Un frère et une soeur plus jeunes vivent encore chez ses parents qui malheureusement ne savent plus ce qu'est d'être un couple.

Un jour tout bascule,
Lucie reçoit un appel qui l'informe que sa mère à tenté de mettre fin à sa vie en s'immolant par le feu, chez elle, pendant que son frère était endormi.

Va démarrer pour cette jeune femme un long cheminement de reconstruction par rapport à l'acte de sa mère et ce que tout cela implique pour elle et sa famille.
La reconstruction aussi de sa mère, grande brulée, et psychologiquement en très grande détresse.

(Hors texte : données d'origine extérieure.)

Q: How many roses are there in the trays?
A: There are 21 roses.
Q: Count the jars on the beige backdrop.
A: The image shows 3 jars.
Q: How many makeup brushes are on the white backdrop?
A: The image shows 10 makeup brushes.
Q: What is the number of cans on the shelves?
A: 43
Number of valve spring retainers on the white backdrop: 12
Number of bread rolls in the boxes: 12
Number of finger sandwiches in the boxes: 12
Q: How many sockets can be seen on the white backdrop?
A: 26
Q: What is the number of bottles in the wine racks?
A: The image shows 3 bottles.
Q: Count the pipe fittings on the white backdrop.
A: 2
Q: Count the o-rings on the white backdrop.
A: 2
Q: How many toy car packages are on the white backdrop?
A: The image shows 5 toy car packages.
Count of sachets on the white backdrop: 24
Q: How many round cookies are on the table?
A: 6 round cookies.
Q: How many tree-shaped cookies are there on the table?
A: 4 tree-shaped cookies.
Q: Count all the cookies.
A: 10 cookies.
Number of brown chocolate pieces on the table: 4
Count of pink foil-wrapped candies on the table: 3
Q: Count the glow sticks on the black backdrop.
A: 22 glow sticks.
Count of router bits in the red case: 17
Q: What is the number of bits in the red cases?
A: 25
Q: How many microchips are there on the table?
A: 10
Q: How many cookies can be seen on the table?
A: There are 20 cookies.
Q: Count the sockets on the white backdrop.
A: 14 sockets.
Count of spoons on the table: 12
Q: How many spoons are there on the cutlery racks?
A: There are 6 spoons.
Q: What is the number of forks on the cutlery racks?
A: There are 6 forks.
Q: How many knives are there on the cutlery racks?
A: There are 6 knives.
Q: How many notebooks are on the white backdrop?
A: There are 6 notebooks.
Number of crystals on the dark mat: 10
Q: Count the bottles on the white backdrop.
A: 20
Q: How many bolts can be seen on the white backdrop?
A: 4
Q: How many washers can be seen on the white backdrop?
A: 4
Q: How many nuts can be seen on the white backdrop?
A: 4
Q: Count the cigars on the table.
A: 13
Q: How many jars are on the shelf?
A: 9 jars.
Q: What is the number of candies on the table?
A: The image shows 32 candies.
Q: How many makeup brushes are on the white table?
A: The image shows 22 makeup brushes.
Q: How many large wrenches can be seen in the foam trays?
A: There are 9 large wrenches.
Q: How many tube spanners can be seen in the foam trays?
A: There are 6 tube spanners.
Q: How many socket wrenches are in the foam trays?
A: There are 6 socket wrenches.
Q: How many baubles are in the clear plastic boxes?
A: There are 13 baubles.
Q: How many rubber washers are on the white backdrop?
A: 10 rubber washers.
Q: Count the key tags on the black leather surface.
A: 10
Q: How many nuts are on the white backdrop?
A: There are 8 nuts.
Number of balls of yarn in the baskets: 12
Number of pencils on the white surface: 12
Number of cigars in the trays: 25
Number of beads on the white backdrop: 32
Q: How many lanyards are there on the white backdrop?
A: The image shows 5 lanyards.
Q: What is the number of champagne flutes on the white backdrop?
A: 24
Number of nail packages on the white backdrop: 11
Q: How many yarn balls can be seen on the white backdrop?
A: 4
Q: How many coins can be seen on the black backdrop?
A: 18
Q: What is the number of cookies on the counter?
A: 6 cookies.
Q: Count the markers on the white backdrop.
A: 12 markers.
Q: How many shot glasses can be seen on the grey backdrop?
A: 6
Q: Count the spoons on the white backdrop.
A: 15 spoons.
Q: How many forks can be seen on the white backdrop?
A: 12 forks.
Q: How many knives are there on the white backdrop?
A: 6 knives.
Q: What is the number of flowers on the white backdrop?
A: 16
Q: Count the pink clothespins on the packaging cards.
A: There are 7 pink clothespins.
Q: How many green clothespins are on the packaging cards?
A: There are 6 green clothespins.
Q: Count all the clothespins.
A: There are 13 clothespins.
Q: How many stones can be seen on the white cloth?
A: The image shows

A 20 ans qu'il est difficile de devoir devenir l'adulte, en charge, alors que l'on ne souhaite que vivre sa vie, son amour, ses études...
Se sentir abandonnée par sa mère, voir son père baisser les bras, un frère s'effondrer et une jeune soeur qui ne comprend plus rien.
Tout ça avec une famille peu aidante.

C'est un récit profond, troublant, sur le cheminement intérieur et personnel de Lucie.
On ne peut qu'être bouleversé par ce texte mais aussi par la force de caractère de cette jeune femme, par la puissance de vie qu'elle a en elle, cette détermination qu'elle a à vouloir vivre malgré tout, à être heureuse.

Un livre qui (re)donne espoir, un livre finalement lumineux malgré le noir qu'on y trouve.
Un livre qui nous raconte que la vie, la joie, le rire sont toujours (doivent toujours ?) être les plus forts.

Independently published, Amazon, 119 pages.